What you need to do:
An exact copy of every record is needed, with all pictures omitted.

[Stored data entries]

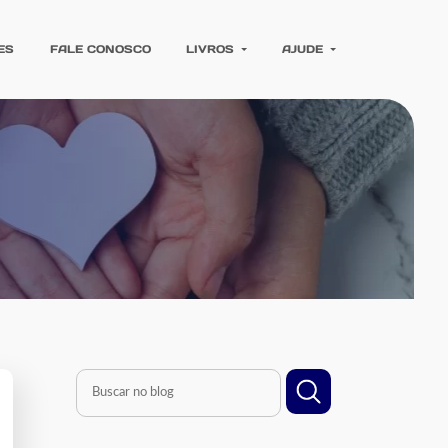
ES
FALE CONOSCO
LIVROS
AJUDE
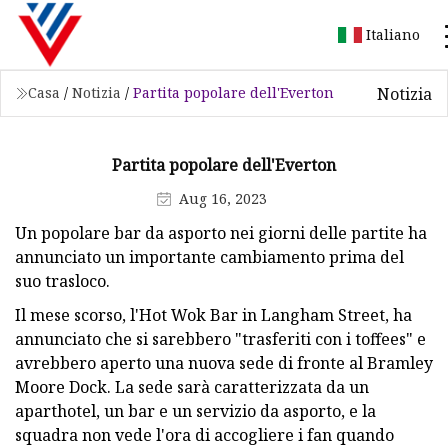
Italiano
Notizia
Casa
/
Notizia
/
Partita popolare dell'Everton
Partita popolare dell'Everton
Aug 16, 2023
Un popolare bar da asporto nei giorni delle partite ha
annunciato un importante cambiamento prima del
suo trasloco.
Il mese scorso, l'Hot Wok Bar in Langham Street, ha
annunciato che si sarebbero "trasferiti con i toffees" e
avrebbero aperto una nuova sede di fronte al Bramley
Moore Dock. La sede sarà caratterizzata da un
aparthotel, un bar e un servizio da asporto, e la
squadra non vede l'ora di accogliere i fan quando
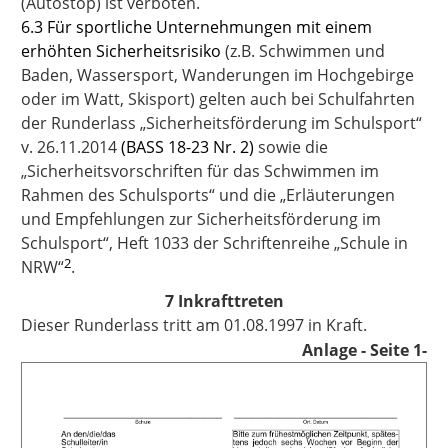
(Autostop) ist verboten.
6.3 Für sportliche Unternehmungen mit einem
erhöhten Sicherheitsrisiko
(z.B. Schwimmen und
Baden, Wassersport, Wanderungen im Hochgebirge
oder im Watt, Skisport) gelten auch bei Schulfahrten
der Runderlass „Sicherheitsförderung im Schulsport“
v. 26.11.2014
(BASS 18-23 Nr. 2)
sowie die
„Sicherheitsvorschriften für das Schwimmen im
Rahmen des Schulsports“ und die „Erläuterungen
und Empfehlungen zur Sicherheitsförderung im
Schulsport“, Heft 1033 der Schriftenreihe „Schule in
2
NRW“
.
7 Inkrafttreten
Dieser Runderlass tritt am 01.08.1997 in Kraft.
Anlage
- Seite 1-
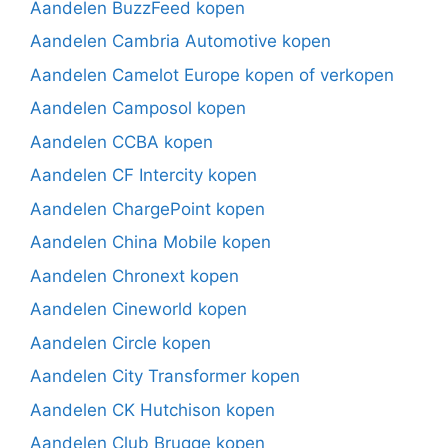
Aandelen BuzzFeed kopen
Aandelen Cambria Automotive kopen
Aandelen Camelot Europe kopen of verkopen
Aandelen Camposol kopen
Aandelen CCBA kopen
Aandelen CF Intercity kopen
Aandelen ChargePoint kopen
Aandelen China Mobile kopen
Aandelen Chronext kopen
Aandelen Cineworld kopen
Aandelen Circle kopen
Aandelen City Transformer kopen
Aandelen CK Hutchison kopen
Aandelen Club Brugge kopen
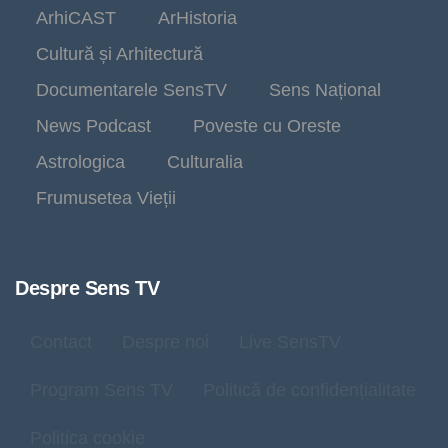
ArhiCAST
ArHistoria
Cultură și Arhitectură
Documentarele SensTV
Sens Național
News Podcast
Poveste cu Oreste
Astrologica
Culturalia
Frumusetea Vieții
Despre Sens TV
Contact
Despre noi
Live SensTV
Program Sens TV
Politică de confidențialitate
Politica cookie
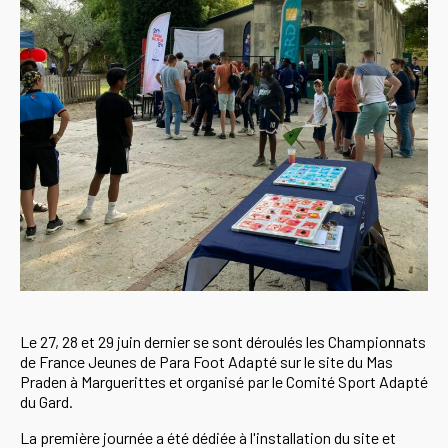
Le 27, 28 et 29 juin dernier se sont déroulés les Championnats
de France Jeunes de Para Foot Adapté sur le site du Mas
Praden à Marguerittes et organisé par le Comité Sport Adapté
du Gard.
La première journée a été dédiée à l'installation du site et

Answer space:
ES
FALE CONOSCO
LIVROS
AJUDE
Italiano
Notizia
Casa
/
Notizia
/
Partita popolare dell'Everton
Partita popolare dell'Everton
Aug 16, 2023
Un popolare bar da asporto nei giorni delle partite ha
annunciato un importante cambiamento prima del
suo trasloco.
Il mese scorso, l'Hot Wok Bar in Langham Street, ha
annunciato che si sarebbero "trasferiti con i toffees" e
avrebbero aperto una nuova sede di fronte al Bramley
Moore Dock. La sede sarà caratterizzata da un
aparthotel, un bar e un servizio da asporto, e la
squadra non vede l'ora di accogliere i fan quando
(Autostop) ist verboten.
6.3 Für sportliche Unternehmungen mit einem
erhöhten Sicherheitsrisiko
(z.B. Schwimmen und
Baden, Wassersport, Wanderungen im Hochgebirge
oder im Watt, Skisport) gelten auch bei Schulfahrten
der Runderlass „Sicherheitsförderung im Schulsport“
v. 26.11.2014
(BASS 18-23 Nr. 2)
sowie die
„Sicherheitsvorschriften für das Schwimmen im
Rahmen des Schulsports“ und die „Erläuterungen
und Empfehlungen zur Sicherheitsförderung im
Schulsport“, Heft 1033 der Schriftenreihe „Schule in
2
NRW“
.
7 Inkrafttreten
Dieser Runderlass tritt am 01.08.1997 in Kraft.
Anlage
- Seite 1-
Aandelen BuzzFeed kopen
Aandelen Cambria Automotive kopen
Aandelen Camelot Europe kopen of verkopen
Aandelen Camposol kopen
Aandelen CCBA kopen
Aandelen CF Intercity kopen
Aandelen ChargePoint kopen
Aandelen China Mobile kopen
Aandelen Chronext kopen
Aandelen Cineworld kopen
Aandelen Circle kopen
Aandelen City Transformer kopen
Aandelen CK Hutchison kopen
Aandelen Club Brugge kopen
ArhiCAST
ArHistoria
Cultură și Arhitectură
Documentarele SensTV
Sens Național
News Podcast
Poveste cu Oreste
Astrologica
Culturalia
Frumusetea Vieții
Despre Sens TV
Contact
Despre noi
Live SensTV
Program Sens TV
Politică de confidențialitate
Politica cookie
Le 27, 28 et 29 juin dernier se sont déroulés les Championnats
de France Jeunes de Para Foot Adapté sur le site du Mas
Praden à Marguerittes et organisé par le Comité Sport Adapté
du Gard.
La première journée a été dédiée à l'installation du site et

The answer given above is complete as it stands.